Write the records below out again exactly as given, with no images.

[DATA UNDER STUDY — start]

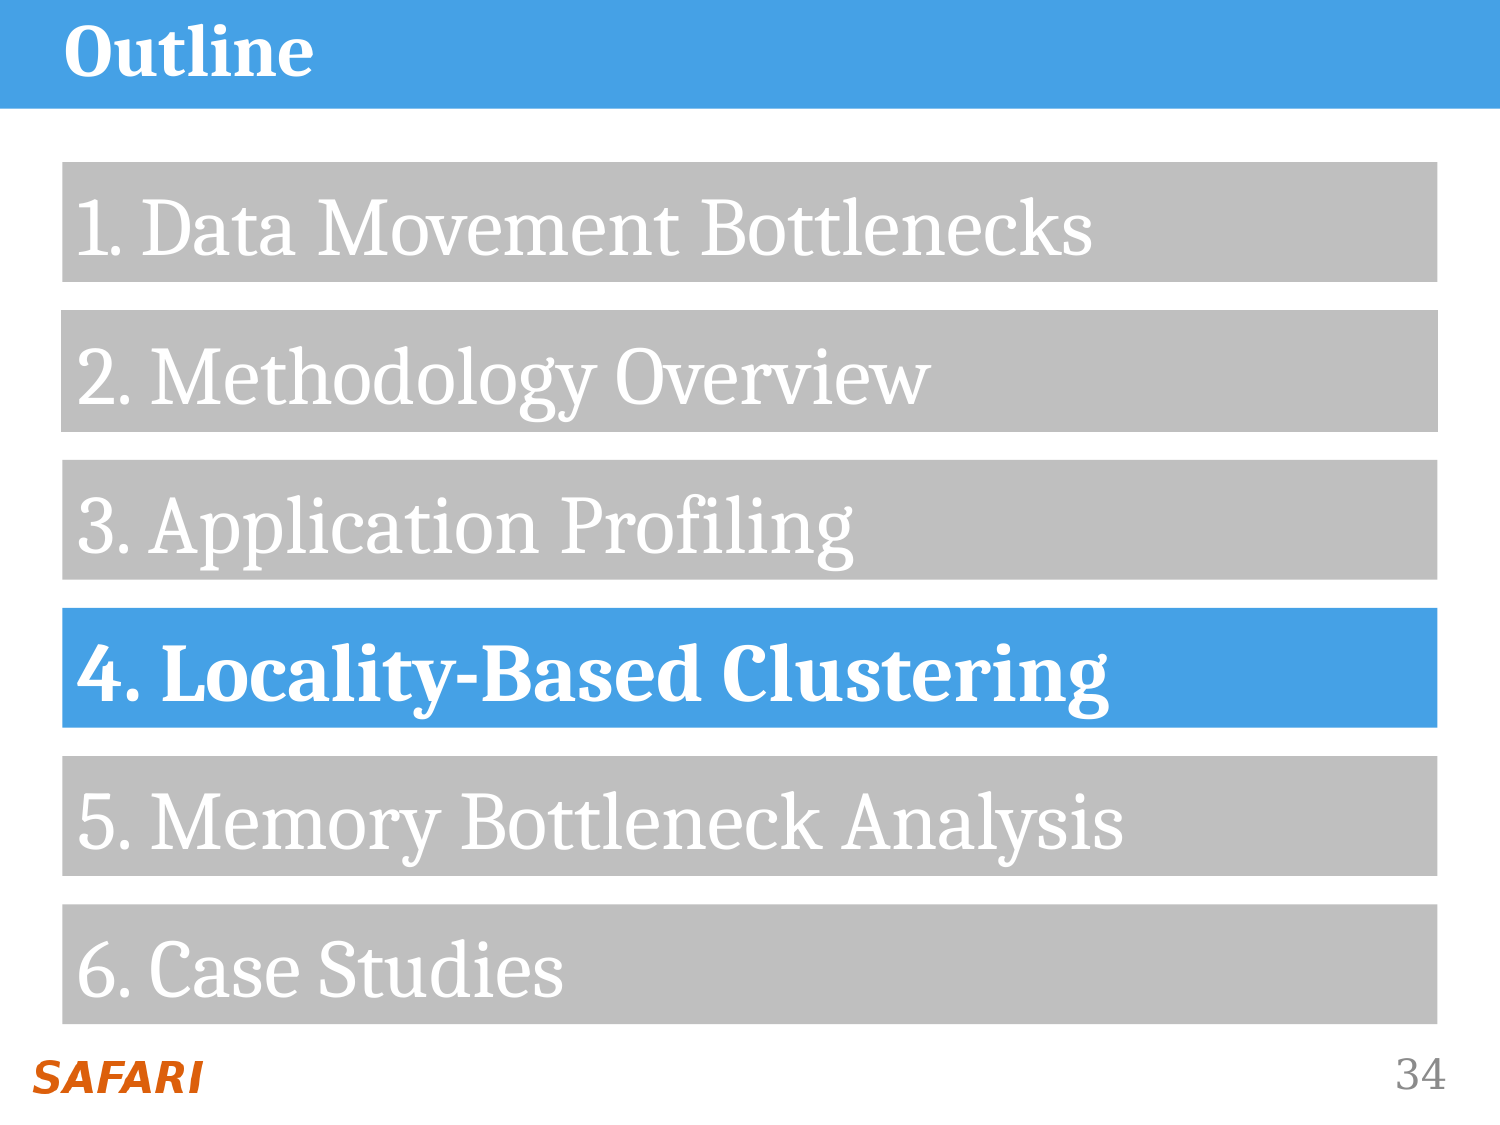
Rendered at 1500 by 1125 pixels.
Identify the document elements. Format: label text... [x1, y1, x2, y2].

picture [31, 1051, 209, 1104]
text_box 34 [1299, 1042, 1463, 1103]
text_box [62, 162, 1438, 1025]
title Outline [50, 4, 1400, 150]
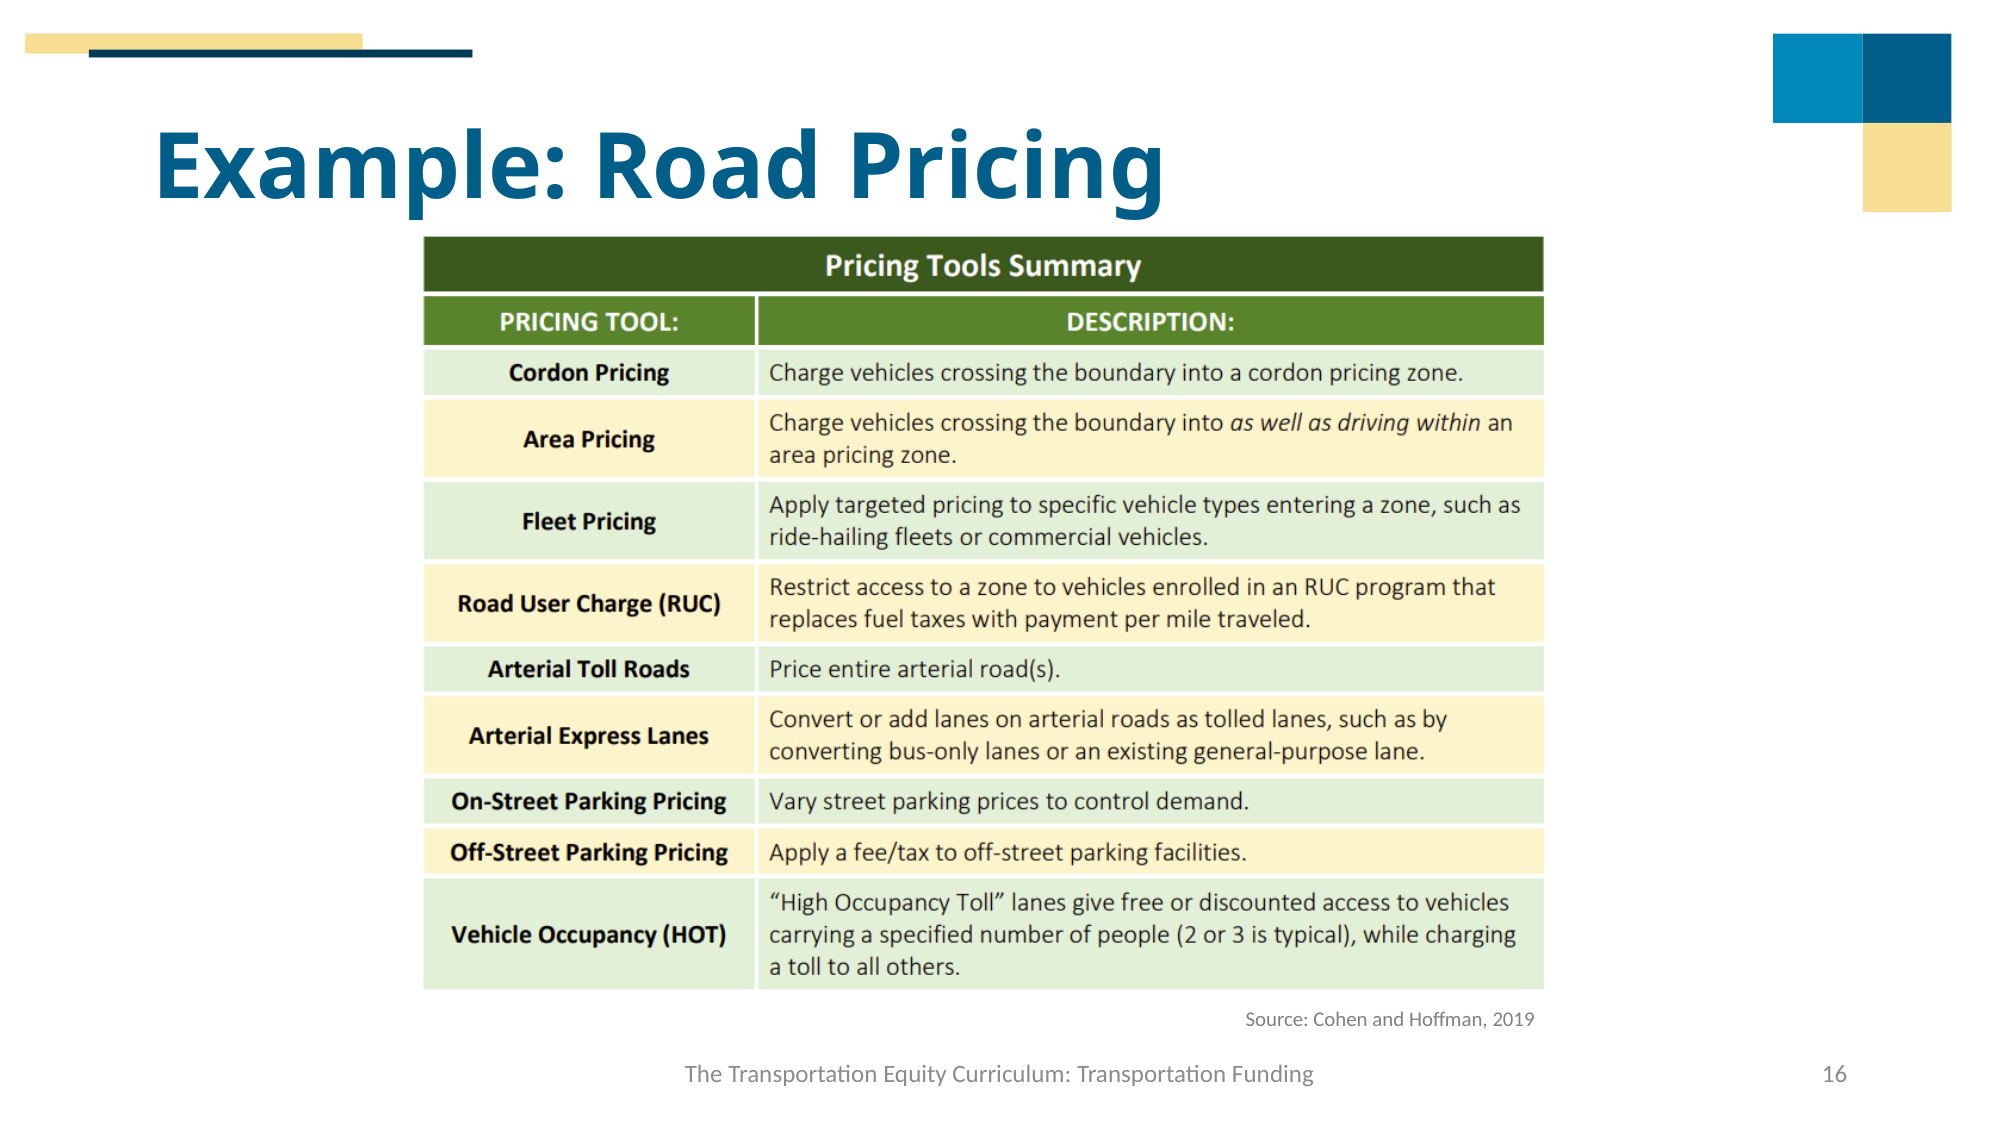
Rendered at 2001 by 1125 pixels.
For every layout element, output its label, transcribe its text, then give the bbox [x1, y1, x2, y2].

slide_number 16 [1412, 1042, 1863, 1103]
footer The Transportation Equity Curriculum: Transportation Funding [662, 1042, 1338, 1103]
text_box Source: Cohen and Hoffman, 2019 [1122, 998, 1550, 1038]
title Example: Road Pricing [137, 59, 1863, 278]
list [420, 232, 1550, 994]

[DATA UNDER STUDY — finish]

● **SOLUTION FOR THIS PROBLEM**
Rendered at 1500 by 1125 pixels.
Identify the document elements. Format: label text... [x1, y1, x2, y2].

picture [31, 1051, 209, 1104]
text_box 34 [1299, 1042, 1463, 1103]
text_box [62, 162, 1438, 1025]
title Outline [50, 4, 1400, 150]
Rendered at 2001 by 1125 pixels.
For every layout element, output its label, transcribe its text, then give the bbox [x1, y1, x2, y2].

slide_number 16 [1412, 1042, 1863, 1103]
footer The Transportation Equity Curriculum: Transportation Funding [662, 1042, 1338, 1103]
text_box Source: Cohen and Hoffman, 2019 [1122, 998, 1550, 1038]
title Example: Road Pricing [137, 59, 1863, 278]
list [420, 232, 1550, 994]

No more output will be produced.